------ Texto fornecido

Redescobrir esta dimensão essencial do Sacramento da Eucaristia




Por PADRE PEDRO BOLÉO TOMÉ


Uma das consequências de se ter esvaziado da consciência dos fiéis a dimensão sacrificial do Sacramento da Eucaristia é a sua auto-exclusão. Auto-excluem-se da Eucaristia e, por consequência, auto-excluem-se da própria vida da Igreja. Não sabendo que participam no Sacrifício de Cristo na Cruz não entendem o sentido de participar num banquete no qual não podem tomar o alimento oferecido.

Um dos momentos emblemáticos do pontificado do Bem-aventurado Paulo VI foi, sem dúvida, a proclamação do «Credo do Povo de Deus». Nesse acto solene o Santo Padre dizia «cumprir o mandato, conferido por Cristo a Pedro (…) de confirmar na fé os irmãos».[1] E fazia-o movido pela preocupação. A Igreja encontrava-se agitada por fortes ventos e muitas verdades de fé eram «postas em discussão ou totalmente negadas.»[2] Reconhecia a necessidade e até a obrigação da Igreja penetrar sempre mais nos insondáveis mistérios de Deus e de os apresentar de modo cada vez mais apto às novas gerações. No entanto, alertava para o cuidado que é necessário ter para que, «ao cumprir o necessário dever da investigação, não se destruam verdades da doutrina cristã». Terminava o número quatro dessa proclamação de fé com uma exclamação sofrida em jeito de profecia: «Se isto acontecesse - e vemos dolorosamente como hoje de facto acontece - iria causar perturbação e dúvida no espírito de muitos fiéis».

------------
------ Excertos dos registos

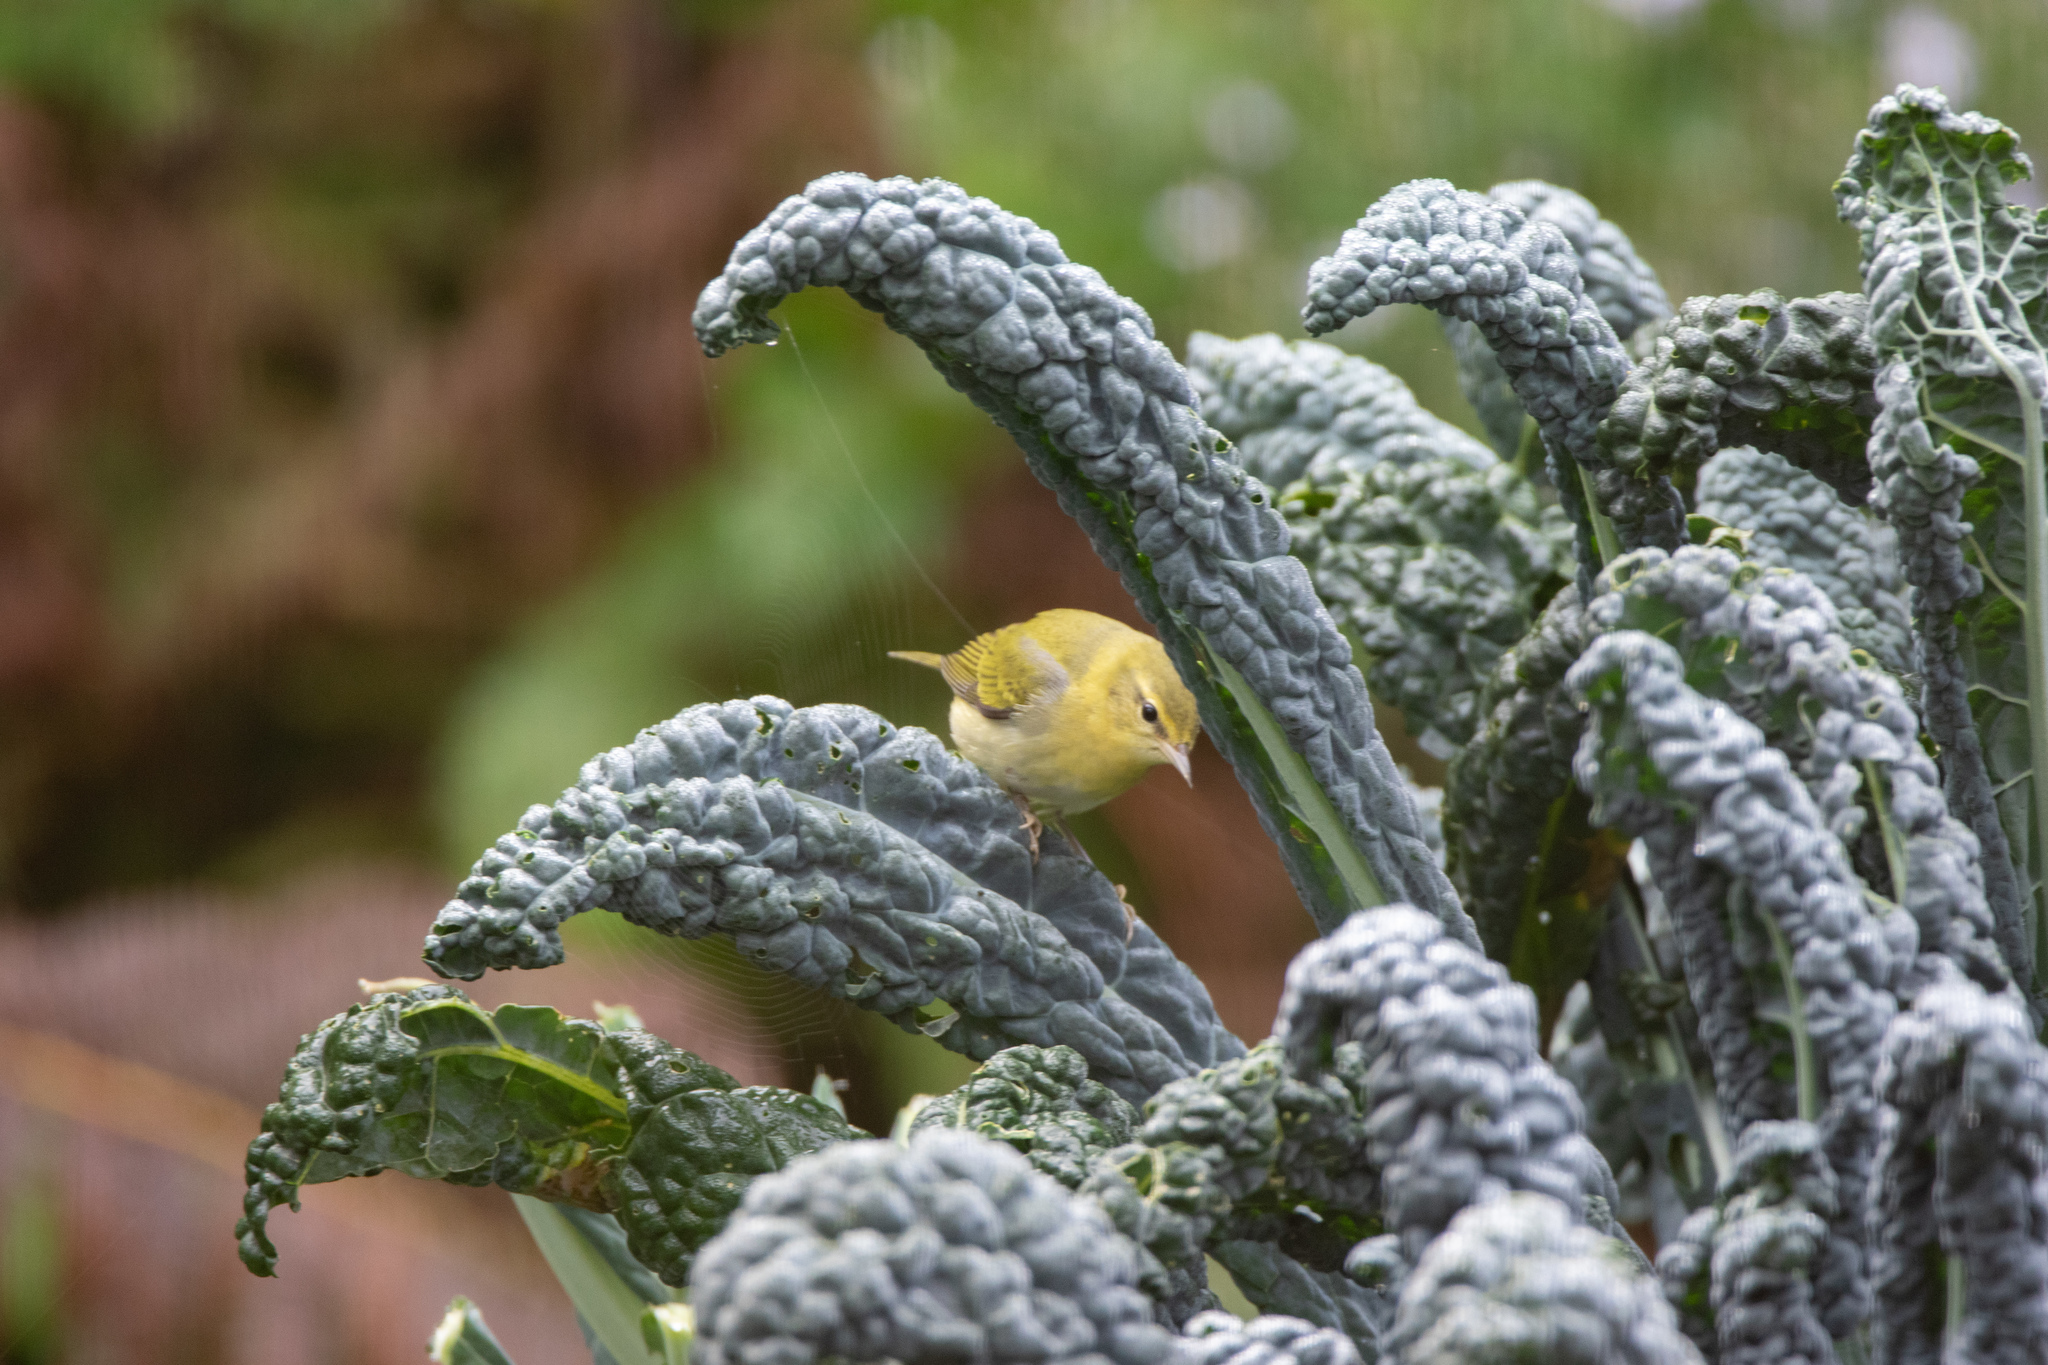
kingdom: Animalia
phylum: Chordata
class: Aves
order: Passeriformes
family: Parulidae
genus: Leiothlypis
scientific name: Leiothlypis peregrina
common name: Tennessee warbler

------------

Instrução dada 1
Reescreva de forma mais breve o parágrafo do texto sobre a Eucaristia que começa por «Uma das consequências», conservando os seus factos principais.
Instrução dada 2
Retome o texto sobre a Eucaristia e dê-lhe continuidade a partir da última frase apresentada.
Os registos não têm qualquer papel no que aqui se pede.

Resultado final 1
Por terem perdido a consciência da dimensão sacrificial da Eucaristia, os fiéis excluem-se dela e, com isso, da própria vida da Igreja. Sem saberem que participam no Sacrifício de Cristo na Cruz, não entendem o sentido de participar num banquete em que não podem tomar o alimento oferecido.

Resultado final 2
Estamos a viver um ano de maturação e de oração sobre os desafios e os problemas que afectam a família, agradecendo os dons do recente Sínodo Extraordinário dos Bispos e preparando o Sínodo Ordinário que se realizará em Outubro próximo.[3] Ora, dentro da reflexão e embora não seja um dos temas centrais,[4] encontra-se um problema muito enfatizado pela comunicação social. Trata-se da comunhão dos fiéis divorciados que se casaram civilmente. O próprio Papa Francisco, embora frise não se tratar de um tema primordial, diz ser algo que o preocupa e lhe causa dor, como aliás acontecia a Bento XVI e aos anteriores pontífices. Trata-se de deixar claro que os divorciados não são excomungados, e todavia constata que muitas vezes são tratados como excomungados[5]. E é neste sentido que se insere esta reflexão. Penso que a própria visão que os fiéis possuem actualmente do sacramento da Eucaristia agrava o problema e os leva a auto-excluírem-se, a sentirem-se como excomungados pelo facto de não poderem aceder à comunhão. Parece óbvio de que este problema não poderá ser enfocado apenas por este prisma, porém, cremos que alguma reflexão teológica referente à própria celebração Eucarística e à sua essência pode aportar alguma luz. Somos conscientes de que não é a solução do problema mas sim um passo para o colocar numa dimensão mais equilibrada.

Voltemos ao citado «Credo do povo de Deus». No número 24 afirma-se:
«Cremos que a Missa, celebrada pelo sacerdote, que representa a pessoa de Cristo, em virtude do poder recebido no sacramento da Ordem, e oferecida por ele em nome de Cristo e dos membros do seu Corpo Místico, é realmente o Sacrifício do Calvário, que se torna sacramentalmente presente em nossos altares (…)».

Em todas as reflexões que li ou escutei sobre o problema pastoral referido anteriormente nunca esteve presente esta dimensão essencial do Sacramento da Eucaristia. Por outro lado, sempre que troquei impressões com algum fiel sobre a Santa Missa, do que é esse sacramento para a sua pessoa, como o entende, nunca escutei uma referência ao Sacrifício da Cruz, pese a todos os anos de catequese e de prática dominical que alguns apresentavam. Inclusive, nalgumas conversas com sacerdotes notei uma espécie de deslumbre perante algo conhecido, reconhecido sem dúvida, mas pouco presente nas suas reflexões ou propostas. Pois bem, se prescindo deste elemento tão essencial, como vou viver a Eucaristia? Como a posso enquadrar e compreender?
Este facto contrasta com aquele episódio passado na China que escutei há anos, quando um ocidental introduziu às escondidas traduções chinesas de uma Via-Sacra escrita por S. Josemaria. Certo dia em que deixou mais livros numa Igreja foi seguido e alcançado. Com surpresa viu que lhe beijavam as mãos. Quis saber porquê.
- Sempre que não podemos celebrar a Eucaristia reunimo-nos para rezar a Via-Sacra. É o que mais nos recorda a Santa Missa!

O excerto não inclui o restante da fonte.